=== What this task involves ===
Pictures aside, repeat every entry exactly.

####################

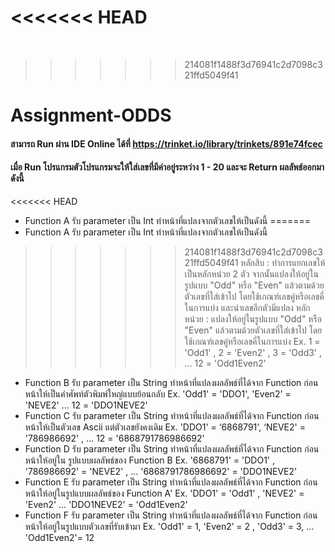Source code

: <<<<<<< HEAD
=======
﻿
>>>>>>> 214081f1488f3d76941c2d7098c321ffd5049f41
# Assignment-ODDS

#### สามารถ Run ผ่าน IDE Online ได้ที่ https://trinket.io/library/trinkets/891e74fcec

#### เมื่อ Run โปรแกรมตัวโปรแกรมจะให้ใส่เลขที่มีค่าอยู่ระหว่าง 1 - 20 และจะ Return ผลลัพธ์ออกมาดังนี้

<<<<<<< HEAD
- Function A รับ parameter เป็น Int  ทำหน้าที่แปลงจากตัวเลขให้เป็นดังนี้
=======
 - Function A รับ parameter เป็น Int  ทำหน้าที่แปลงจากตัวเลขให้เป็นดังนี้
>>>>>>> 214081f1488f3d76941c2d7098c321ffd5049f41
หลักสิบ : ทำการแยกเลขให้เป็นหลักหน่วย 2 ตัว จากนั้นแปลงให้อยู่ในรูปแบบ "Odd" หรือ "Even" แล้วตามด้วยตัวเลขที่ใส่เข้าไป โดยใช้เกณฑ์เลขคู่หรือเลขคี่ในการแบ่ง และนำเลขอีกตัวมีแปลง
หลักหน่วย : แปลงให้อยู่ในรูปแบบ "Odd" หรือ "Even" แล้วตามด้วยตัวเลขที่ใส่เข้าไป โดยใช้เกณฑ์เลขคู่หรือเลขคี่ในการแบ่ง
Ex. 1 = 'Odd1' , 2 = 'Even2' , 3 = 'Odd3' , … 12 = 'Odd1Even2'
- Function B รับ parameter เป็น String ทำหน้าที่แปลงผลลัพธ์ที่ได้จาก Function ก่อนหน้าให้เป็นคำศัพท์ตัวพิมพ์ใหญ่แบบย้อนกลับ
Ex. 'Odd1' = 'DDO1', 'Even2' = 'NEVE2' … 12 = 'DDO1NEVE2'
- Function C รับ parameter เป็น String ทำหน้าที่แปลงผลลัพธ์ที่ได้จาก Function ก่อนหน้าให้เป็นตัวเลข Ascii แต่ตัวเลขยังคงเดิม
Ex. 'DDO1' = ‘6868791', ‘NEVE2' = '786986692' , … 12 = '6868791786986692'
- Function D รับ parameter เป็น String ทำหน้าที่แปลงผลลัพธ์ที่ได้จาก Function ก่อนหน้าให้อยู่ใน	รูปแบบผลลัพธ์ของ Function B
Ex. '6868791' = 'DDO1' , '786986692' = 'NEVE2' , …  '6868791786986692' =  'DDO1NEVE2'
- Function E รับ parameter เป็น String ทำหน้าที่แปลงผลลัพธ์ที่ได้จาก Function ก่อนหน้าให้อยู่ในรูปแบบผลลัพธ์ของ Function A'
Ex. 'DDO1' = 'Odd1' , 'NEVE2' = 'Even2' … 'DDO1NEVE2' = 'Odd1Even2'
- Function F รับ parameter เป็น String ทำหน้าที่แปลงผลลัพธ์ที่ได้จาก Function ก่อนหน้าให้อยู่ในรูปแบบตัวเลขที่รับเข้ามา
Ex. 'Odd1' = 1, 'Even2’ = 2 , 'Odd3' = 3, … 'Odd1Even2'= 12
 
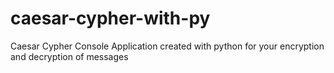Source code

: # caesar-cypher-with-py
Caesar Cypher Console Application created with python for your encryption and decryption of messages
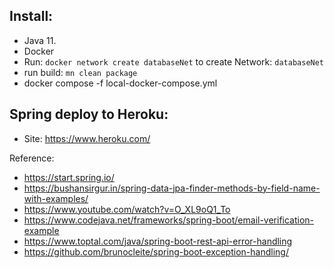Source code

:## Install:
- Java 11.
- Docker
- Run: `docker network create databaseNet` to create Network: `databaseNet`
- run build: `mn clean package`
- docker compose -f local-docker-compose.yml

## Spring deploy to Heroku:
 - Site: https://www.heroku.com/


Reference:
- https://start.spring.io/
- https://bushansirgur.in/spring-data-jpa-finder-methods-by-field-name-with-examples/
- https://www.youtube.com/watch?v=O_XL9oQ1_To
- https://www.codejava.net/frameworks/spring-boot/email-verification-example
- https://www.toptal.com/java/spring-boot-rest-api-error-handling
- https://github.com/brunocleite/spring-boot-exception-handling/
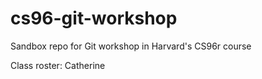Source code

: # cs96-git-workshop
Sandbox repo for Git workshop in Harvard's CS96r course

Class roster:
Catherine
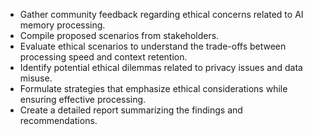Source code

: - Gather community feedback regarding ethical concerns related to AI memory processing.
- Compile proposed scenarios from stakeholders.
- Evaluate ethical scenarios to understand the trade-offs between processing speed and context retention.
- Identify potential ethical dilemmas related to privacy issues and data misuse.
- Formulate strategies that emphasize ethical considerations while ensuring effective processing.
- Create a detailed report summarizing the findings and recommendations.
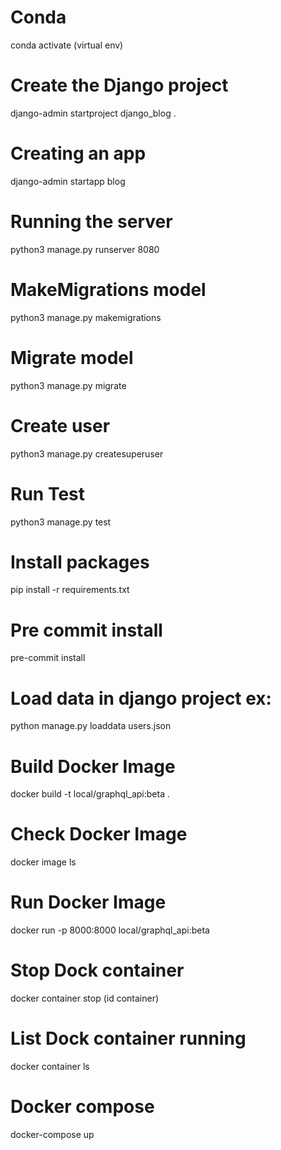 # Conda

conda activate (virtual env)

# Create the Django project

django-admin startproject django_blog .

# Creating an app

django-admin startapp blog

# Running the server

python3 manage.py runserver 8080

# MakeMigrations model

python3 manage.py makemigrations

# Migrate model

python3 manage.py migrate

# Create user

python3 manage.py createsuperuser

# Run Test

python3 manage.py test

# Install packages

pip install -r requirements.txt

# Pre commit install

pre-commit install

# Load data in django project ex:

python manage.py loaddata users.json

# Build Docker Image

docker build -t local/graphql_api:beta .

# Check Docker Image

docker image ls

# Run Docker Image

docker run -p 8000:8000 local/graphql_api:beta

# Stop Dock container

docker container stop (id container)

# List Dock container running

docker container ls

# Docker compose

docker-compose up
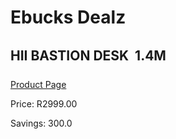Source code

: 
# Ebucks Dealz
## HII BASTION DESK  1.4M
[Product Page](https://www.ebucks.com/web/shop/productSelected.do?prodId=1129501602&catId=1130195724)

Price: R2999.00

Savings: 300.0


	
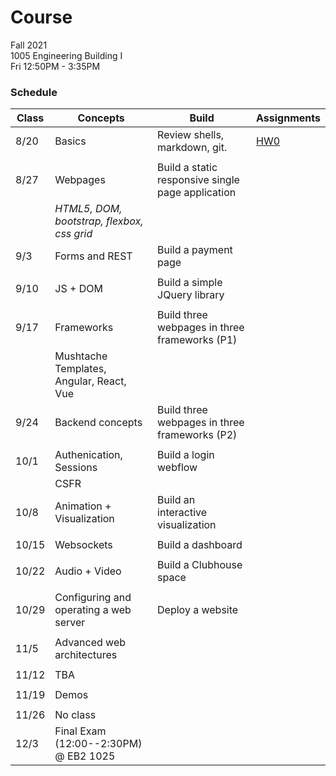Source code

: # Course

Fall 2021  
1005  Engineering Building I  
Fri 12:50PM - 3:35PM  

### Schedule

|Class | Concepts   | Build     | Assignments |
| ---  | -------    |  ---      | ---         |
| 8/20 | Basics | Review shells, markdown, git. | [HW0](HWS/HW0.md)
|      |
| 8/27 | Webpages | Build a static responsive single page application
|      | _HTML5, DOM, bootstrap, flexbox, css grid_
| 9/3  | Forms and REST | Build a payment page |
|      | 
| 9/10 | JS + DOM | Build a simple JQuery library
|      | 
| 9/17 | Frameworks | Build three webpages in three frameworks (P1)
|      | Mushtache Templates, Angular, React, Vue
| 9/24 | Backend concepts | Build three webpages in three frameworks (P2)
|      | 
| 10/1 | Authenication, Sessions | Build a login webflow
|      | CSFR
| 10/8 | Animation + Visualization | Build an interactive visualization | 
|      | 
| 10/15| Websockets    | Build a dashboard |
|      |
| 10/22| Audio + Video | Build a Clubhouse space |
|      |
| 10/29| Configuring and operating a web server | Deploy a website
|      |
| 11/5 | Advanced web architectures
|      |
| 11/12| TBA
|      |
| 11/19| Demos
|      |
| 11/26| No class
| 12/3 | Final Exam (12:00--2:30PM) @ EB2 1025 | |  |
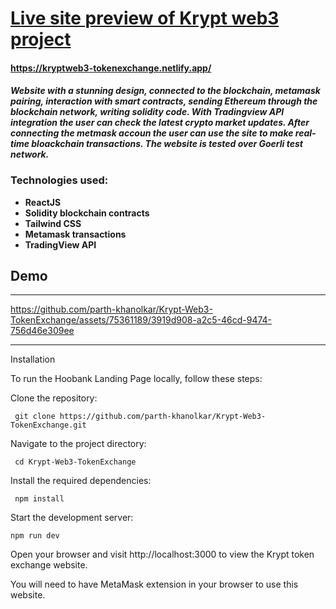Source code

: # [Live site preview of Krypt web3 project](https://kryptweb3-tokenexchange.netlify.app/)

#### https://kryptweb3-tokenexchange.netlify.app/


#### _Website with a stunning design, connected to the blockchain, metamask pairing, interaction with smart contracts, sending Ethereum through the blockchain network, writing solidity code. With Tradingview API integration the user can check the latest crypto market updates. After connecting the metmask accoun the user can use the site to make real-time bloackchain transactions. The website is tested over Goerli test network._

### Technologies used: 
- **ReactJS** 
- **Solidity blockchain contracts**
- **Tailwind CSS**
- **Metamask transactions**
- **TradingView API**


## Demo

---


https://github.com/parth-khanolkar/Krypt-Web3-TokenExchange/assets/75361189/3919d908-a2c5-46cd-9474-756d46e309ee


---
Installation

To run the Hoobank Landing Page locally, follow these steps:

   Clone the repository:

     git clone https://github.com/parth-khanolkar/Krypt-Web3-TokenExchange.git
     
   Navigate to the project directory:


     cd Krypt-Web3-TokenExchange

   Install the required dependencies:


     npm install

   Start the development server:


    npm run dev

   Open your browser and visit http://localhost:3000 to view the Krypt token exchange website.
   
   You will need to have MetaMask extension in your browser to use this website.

####################

=== Exercise solution ===
Source code

: <<<<<<< HEAD
=======
﻿
>>>>>>> 214081f1488f3d76941c2d7098c321ffd5049f41
# Assignment-ODDS

#### สามารถ Run ผ่าน IDE Online ได้ที่ https://trinket.io/library/trinkets/891e74fcec

#### เมื่อ Run โปรแกรมตัวโปรแกรมจะให้ใส่เลขที่มีค่าอยู่ระหว่าง 1 - 20 และจะ Return ผลลัพธ์ออกมาดังนี้

<<<<<<< HEAD
- Function A รับ parameter เป็น Int  ทำหน้าที่แปลงจากตัวเลขให้เป็นดังนี้
=======
 - Function A รับ parameter เป็น Int  ทำหน้าที่แปลงจากตัวเลขให้เป็นดังนี้
>>>>>>> 214081f1488f3d76941c2d7098c321ffd5049f41
หลักสิบ : ทำการแยกเลขให้เป็นหลักหน่วย 2 ตัว จากนั้นแปลงให้อยู่ในรูปแบบ "Odd" หรือ "Even" แล้วตามด้วยตัวเลขที่ใส่เข้าไป โดยใช้เกณฑ์เลขคู่หรือเลขคี่ในการแบ่ง และนำเลขอีกตัวมีแปลง
หลักหน่วย : แปลงให้อยู่ในรูปแบบ "Odd" หรือ "Even" แล้วตามด้วยตัวเลขที่ใส่เข้าไป โดยใช้เกณฑ์เลขคู่หรือเลขคี่ในการแบ่ง
Ex. 1 = 'Odd1' , 2 = 'Even2' , 3 = 'Odd3' , … 12 = 'Odd1Even2'
- Function B รับ parameter เป็น String ทำหน้าที่แปลงผลลัพธ์ที่ได้จาก Function ก่อนหน้าให้เป็นคำศัพท์ตัวพิมพ์ใหญ่แบบย้อนกลับ
Ex. 'Odd1' = 'DDO1', 'Even2' = 'NEVE2' … 12 = 'DDO1NEVE2'
- Function C รับ parameter เป็น String ทำหน้าที่แปลงผลลัพธ์ที่ได้จาก Function ก่อนหน้าให้เป็นตัวเลข Ascii แต่ตัวเลขยังคงเดิม
Ex. 'DDO1' = ‘6868791', ‘NEVE2' = '786986692' , … 12 = '6868791786986692'
- Function D รับ parameter เป็น String ทำหน้าที่แปลงผลลัพธ์ที่ได้จาก Function ก่อนหน้าให้อยู่ใน	รูปแบบผลลัพธ์ของ Function B
Ex. '6868791' = 'DDO1' , '786986692' = 'NEVE2' , …  '6868791786986692' =  'DDO1NEVE2'
- Function E รับ parameter เป็น String ทำหน้าที่แปลงผลลัพธ์ที่ได้จาก Function ก่อนหน้าให้อยู่ในรูปแบบผลลัพธ์ของ Function A'
Ex. 'DDO1' = 'Odd1' , 'NEVE2' = 'Even2' … 'DDO1NEVE2' = 'Odd1Even2'
- Function F รับ parameter เป็น String ทำหน้าที่แปลงผลลัพธ์ที่ได้จาก Function ก่อนหน้าให้อยู่ในรูปแบบตัวเลขที่รับเข้ามา
Ex. 'Odd1' = 1, 'Even2’ = 2 , 'Odd3' = 3, … 'Odd1Even2'= 12
 
Source code

: # caesar-cypher-with-py
Caesar Cypher Console Application created with python for your encryption and decryption of messages
Source code

:## Install:
- Java 11.
- Docker
- Run: `docker network create databaseNet` to create Network: `databaseNet`
- run build: `mn clean package`
- docker compose -f local-docker-compose.yml

## Spring deploy to Heroku:
 - Site: https://www.heroku.com/


Reference:
- https://start.spring.io/
- https://bushansirgur.in/spring-data-jpa-finder-methods-by-field-name-with-examples/
- https://www.youtube.com/watch?v=O_XL9oQ1_To
- https://www.codejava.net/frameworks/spring-boot/email-verification-example
- https://www.toptal.com/java/spring-boot-rest-api-error-handling
- https://github.com/brunocleite/spring-boot-exception-handling/
Source code

: # cs96-git-workshop
Sandbox repo for Git workshop in Harvard's CS96r course

Class roster:
Catherine
Source code

: - Gather community feedback regarding ethical concerns related to AI memory processing.
- Compile proposed scenarios from stakeholders.
- Evaluate ethical scenarios to understand the trade-offs between processing speed and context retention.
- Identify potential ethical dilemmas related to privacy issues and data misuse.
- Formulate strategies that emphasize ethical considerations while ensuring effective processing.
- Create a detailed report summarizing the findings and recommendations.
 # Conda

conda activate (virtual env)

# Create the Django project

django-admin startproject django_blog .

# Creating an app

django-admin startapp blog

# Running the server

python3 manage.py runserver 8080

# MakeMigrations model

python3 manage.py makemigrations

# Migrate model

python3 manage.py migrate

# Create user

python3 manage.py createsuperuser

# Run Test

python3 manage.py test

# Install packages

pip install -r requirements.txt

# Pre commit install

pre-commit install

# Load data in django project ex:

python manage.py loaddata users.json

# Build Docker Image

docker build -t local/graphql_api:beta .

# Check Docker Image

docker image ls

# Run Docker Image

docker run -p 8000:8000 local/graphql_api:beta

# Stop Dock container

docker container stop (id container)

# List Dock container running

docker container ls

# Docker compose

docker-compose up
Source code

: 
# Ebucks Dealz
## HII BASTION DESK  1.4M
[Product Page](https://www.ebucks.com/web/shop/productSelected.do?prodId=1129501602&catId=1130195724)

Price: R2999.00

Savings: 300.0


	
Source code

: # Course

Fall 2021  
1005  Engineering Building I  
Fri 12:50PM - 3:35PM  

### Schedule

|Class | Concepts   | Build     | Assignments |
| ---  | -------    |  ---      | ---         |
| 8/20 | Basics | Review shells, markdown, git. | [HW0](HWS/HW0.md)
|      |
| 8/27 | Webpages | Build a static responsive single page application
|      | _HTML5, DOM, bootstrap, flexbox, css grid_
| 9/3  | Forms and REST | Build a payment page |
|      | 
| 9/10 | JS + DOM | Build a simple JQuery library
|      | 
| 9/17 | Frameworks | Build three webpages in three frameworks (P1)
|      | Mushtache Templates, Angular, React, Vue
| 9/24 | Backend concepts | Build three webpages in three frameworks (P2)
|      | 
| 10/1 | Authenication, Sessions | Build a login webflow
|      | CSFR
| 10/8 | Animation + Visualization | Build an interactive visualization | 
|      | 
| 10/15| Websockets    | Build a dashboard |
|      |
| 10/22| Audio + Video | Build a Clubhouse space |
|      |
| 10/29| Configuring and operating a web server | Deploy a website
|      |
| 11/5 | Advanced web architectures
|      |
| 11/12| TBA
|      |
| 11/19| Demos
|      |
| 11/26| No class
| 12/3 | Final Exam (12:00--2:30PM) @ EB2 1025 | |  |
Source code

: # [Live site preview of Krypt web3 project](https://kryptweb3-tokenexchange.netlify.app/)

#### https://kryptweb3-tokenexchange.netlify.app/


#### _Website with a stunning design, connected to the blockchain, metamask pairing, interaction with smart contracts, sending Ethereum through the blockchain network, writing solidity code. With Tradingview API integration the user can check the latest crypto market updates. After connecting the metmask accoun the user can use the site to make real-time bloackchain transactions. The website is tested over Goerli test network._

### Technologies used: 
- **ReactJS** 
- **Solidity blockchain contracts**
- **Tailwind CSS**
- **Metamask transactions**
- **TradingView API**


## Demo

---


https://github.com/parth-khanolkar/Krypt-Web3-TokenExchange/assets/75361189/3919d908-a2c5-46cd-9474-756d46e309ee


---
Installation

To run the Hoobank Landing Page locally, follow these steps:

   Clone the repository:

     git clone https://github.com/parth-khanolkar/Krypt-Web3-TokenExchange.git
     
   Navigate to the project directory:


     cd Krypt-Web3-TokenExchange

   Install the required dependencies:


     npm install

   Start the development server:


    npm run dev

   Open your browser and visit http://localhost:3000 to view the Krypt token exchange website.
   
   You will need to have MetaMask extension in your browser to use this website.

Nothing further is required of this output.